TASK DETAILS: Please copy out, word for word and line by line, the text read from each of the records below, and leave the pictures out of your answer.

+ + +

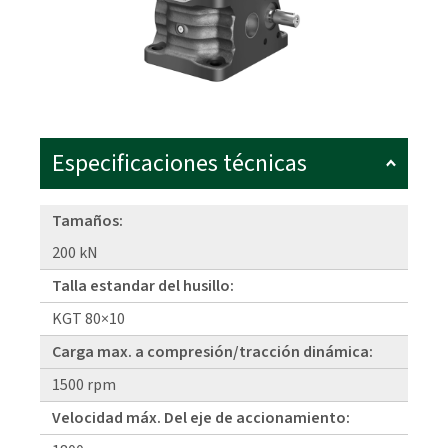
Especificaciones técnicas
Tamaños:
200 kN
Talla estandar del husillo:
KGT 80×10
Carga max. a compresión/tracción dinámica:
1500 rpm
Velocidad máx. Del eje de accionamiento:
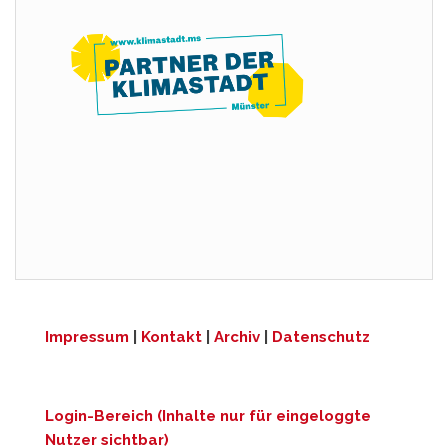
Impressum
|
Kontakt
|
Archiv
|
Datenschutz
Login-Bereich (Inhalte nur für eingeloggte
Nutzer sichtbar)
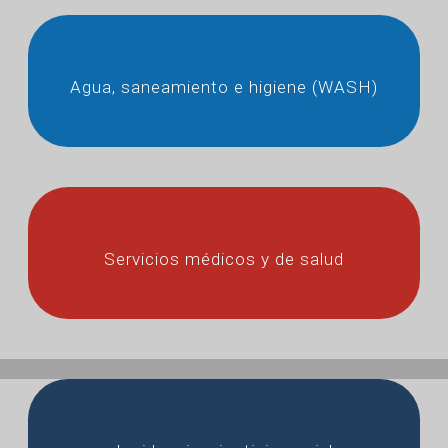
Agua, saneamiento e higiene (WASH)
Servicios médicos y de salud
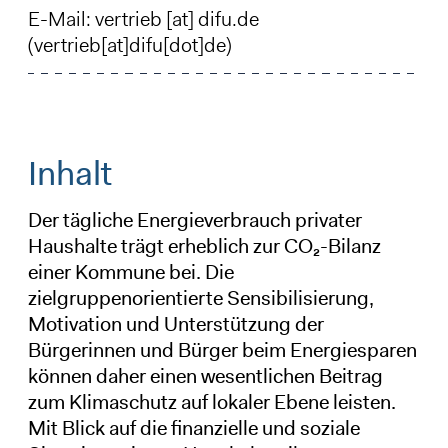
E-Mail:
vertrieb
[at]
difu
.
de
(vertrieb[at]difu[dot]de)
Inhalt
Der tägliche Energieverbrauch privater
Haushalte trägt erheblich zur CO₂-Bilanz
einer Kommune bei. Die
zielgruppenorientierte Sensibilisierung,
Motivation und Unterstützung der
Bürgerinnen und Bürger beim Energiesparen
können daher einen wesentlichen Beitrag
zum Klimaschutz auf lokaler Ebene leisten.
Mit Blick auf die finanzielle und soziale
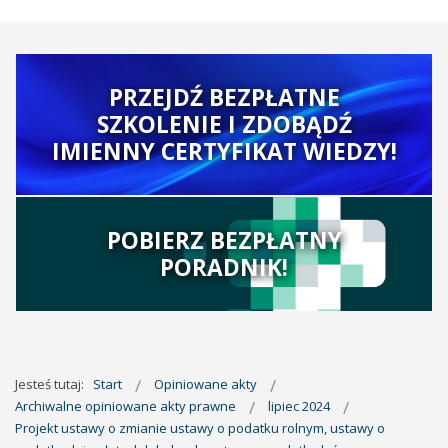
PRZEJDŹ BEZPŁATNE
SZKOLENIE I ZDOBĄDŹ
IMIENNY CERTYFIKAT WIEDZY!
POBIERZ BEZPŁATNY
PORADNIK!
Jesteś tutaj:
Start
Opiniowane akty
Archiwalne opiniowane akty prawne
lipiec 2024
Projekt ustawy o zmianie ustawy o podatku rolnym, ustawy o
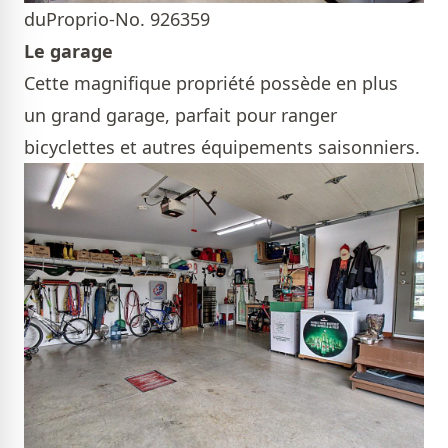
duProprio-No. 926359
Le garage
Cette magnifique propriété possède en plus
un grand garage, parfait pour ranger
bicyclettes et autres équipements saisonniers.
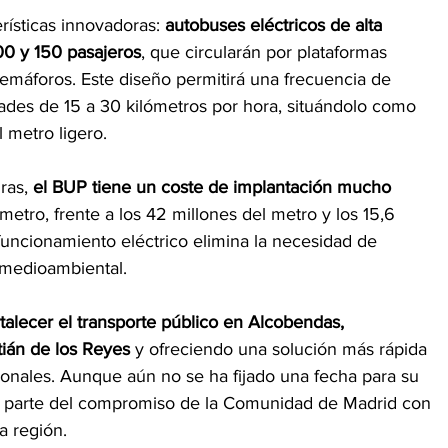
rísticas innovadoras: 
autobuses eléctricos de alta 
00 y 150 pasajeros
, que circularán por plataformas 
semáforos. Este diseño permitirá una frecuencia de 
ades de 15 a 30 kilómetros por hora, situándolo como 
 metro ligero.
ras,
 el BUP tiene un coste de implantación mucho 
metro, frente a los 42 millones del metro y los 15,6 
funcionamiento eléctrico elimina la necesidad de 
 medioambiental.
rtalecer el transporte público en Alcobendas, 
ián de los Reyes 
y ofreciendo una solución más rápida 
onales. Aunque aún no se ha fijado una fecha para su 
ma parte del compromiso de la Comunidad de Madrid con 
a región.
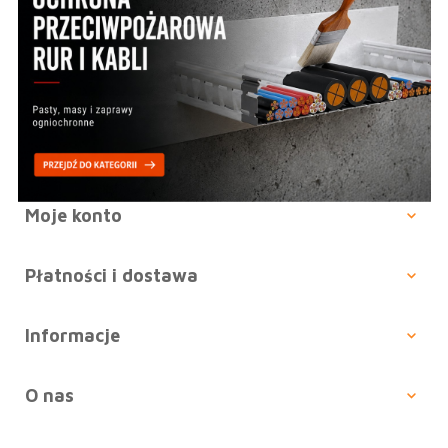
Moje konto
Płatności i dostawa
Informacje
O nas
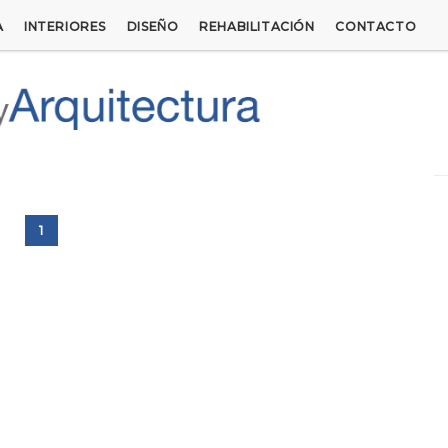
A
INTERIORES
DISEÑO
REHABILITACIÓN
CONTACTO
1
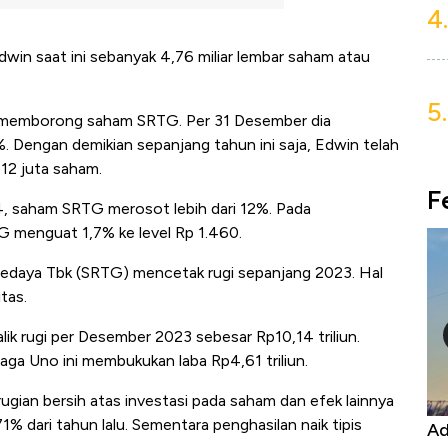
4.
win saat ini sebanyak 4,76 miliar lembar saham atau
5.
if memborong saham SRTG. Per 31 Desember dia
 Dengan demikian sepanjang tahun ini saja, Edwin telah
12 juta saham.
F
4, saham SRTG merosot lebih dari 12%. Pada
TG menguat 1,7% ke level Rp 1.460.
Sedaya Tbk (SRTG) mencetak rugi sepanjang 2023. Hal
tas.
ik rugi per Desember 2023 sebesar Rp10,14 triliun.
aga Uno ini membukukan laba Rp4,61 triliun.
rugian bersih atas investasi pada saham dan efek lainnya
% dari tahun lalu. Sementara penghasilan naik tipis
Kongo Tutup Keran Ekspor, Harga
Ad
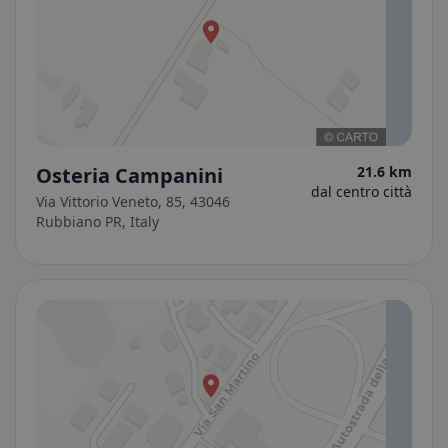
Osteria Campanini
21.6 km
dal centro città
Via Vittorio Veneto, 85, 43046
Rubbiano PR, Italy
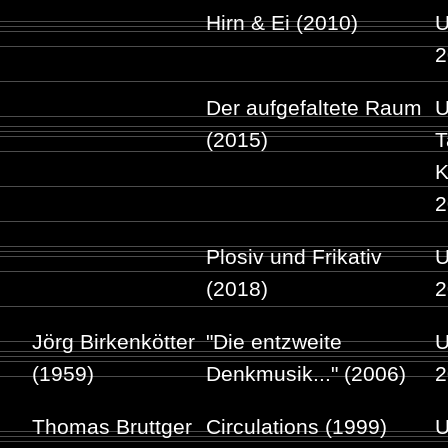
Hirn & Ei (2010)
U
2
Der aufgefaltete Raum
U
(2015)
T
K
2
Plosiv und Frikativ
U
(2018)
2
Jörg Birkenkötter
"Die entzweite
U
(1959)
Denkmusik..." (2006)
2
Thomas Bruttger
Circulations (1999)
U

+ + +

EXERCISE ANSWER:
Especificaciones técnicas
Tamaños:
200 kN
Talla estandar del husillo:
KGT 80×10
Carga max. a compresión/tracción dinámica:
1500 rpm
Velocidad máx. Del eje de accionamiento:
Impressum
|
Kontakt
|
Archiv
|
Datenschutz
Login-Bereich (Inhalte nur für eingeloggte
Nutzer sichtbar)
Agua, saneamiento e higiene (WASH)
Servicios médicos y de salud
E-Mail:
vertrieb
[at]
difu
.
de
(vertrieb[at]difu[dot]de)
Inhalt
Der tägliche Energieverbrauch privater
Haushalte trägt erheblich zur CO₂-Bilanz
einer Kommune bei. Die
zielgruppenorientierte Sensibilisierung,
Motivation und Unterstützung der
Bürgerinnen und Bürger beim Energiesparen
können daher einen wesentlichen Beitrag
zum Klimaschutz auf lokaler Ebene leisten.
Mit Blick auf die finanzielle und soziale
PRZEJDŹ BEZPŁATNE
SZKOLENIE I ZDOBĄDŹ
IMIENNY CERTYFIKAT WIEDZY!
POBIERZ BEZPŁATNY
PORADNIK!
Jesteś tutaj:
Start
Opiniowane akty
Archiwalne opiniowane akty prawne
lipiec 2024
Projekt ustawy o zmianie ustawy o podatku rolnym, ustawy o
duProprio-No. 926359
Le garage
Cette magnifique propriété possède en plus
un grand garage, parfait pour ranger
bicyclettes et autres équipements saisonniers.
rísticas innovadoras: 
autobuses eléctricos de alta 
00 y 150 pasajeros
, que circularán por plataformas 
semáforos. Este diseño permitirá una frecuencia de 
ades de 15 a 30 kilómetros por hora, situándolo como 
 metro ligero.
ras,
 el BUP tiene un coste de implantación mucho 
metro, frente a los 42 millones del metro y los 15,6 
funcionamiento eléctrico elimina la necesidad de 
 medioambiental.
rtalecer el transporte público en Alcobendas, 
ián de los Reyes 
y ofreciendo una solución más rápida 
onales. Aunque aún no se ha fijado una fecha para su 
ma parte del compromiso de la Comunidad de Madrid con 
a región.
Moje konto
Płatności i dostawa
Informacje
O nas
A
INTERIORES
DISEÑO
REHABILITACIÓN
CONTACTO
1
4.
win saat ini sebanyak 4,76 miliar lembar saham atau
5.
if memborong saham SRTG. Per 31 Desember dia
 Dengan demikian sepanjang tahun ini saja, Edwin telah
12 juta saham.
F
4, saham SRTG merosot lebih dari 12%. Pada
TG menguat 1,7% ke level Rp 1.460.
Sedaya Tbk (SRTG) mencetak rugi sepanjang 2023. Hal
tas.
ik rugi per Desember 2023 sebesar Rp10,14 triliun.
aga Uno ini membukukan laba Rp4,61 triliun.
rugian bersih atas investasi pada saham dan efek lainnya
% dari tahun lalu. Sementara penghasilan naik tipis
Kongo Tutup Keran Ekspor, Harga
Ad
Osteria Campanini
21.6 km
dal centro città
Via Vittorio Veneto, 85, 43046
Rubbiano PR, Italy
Hirn & Ei (2010)
U
2
Der aufgefaltete Raum
U
(2015)
T
K
2
Plosiv und Frikativ
U
(2018)
2
Jörg Birkenkötter
"Die entzweite
U
(1959)
Denkmusik..." (2006)
2
Thomas Bruttger
Circulations (1999)
U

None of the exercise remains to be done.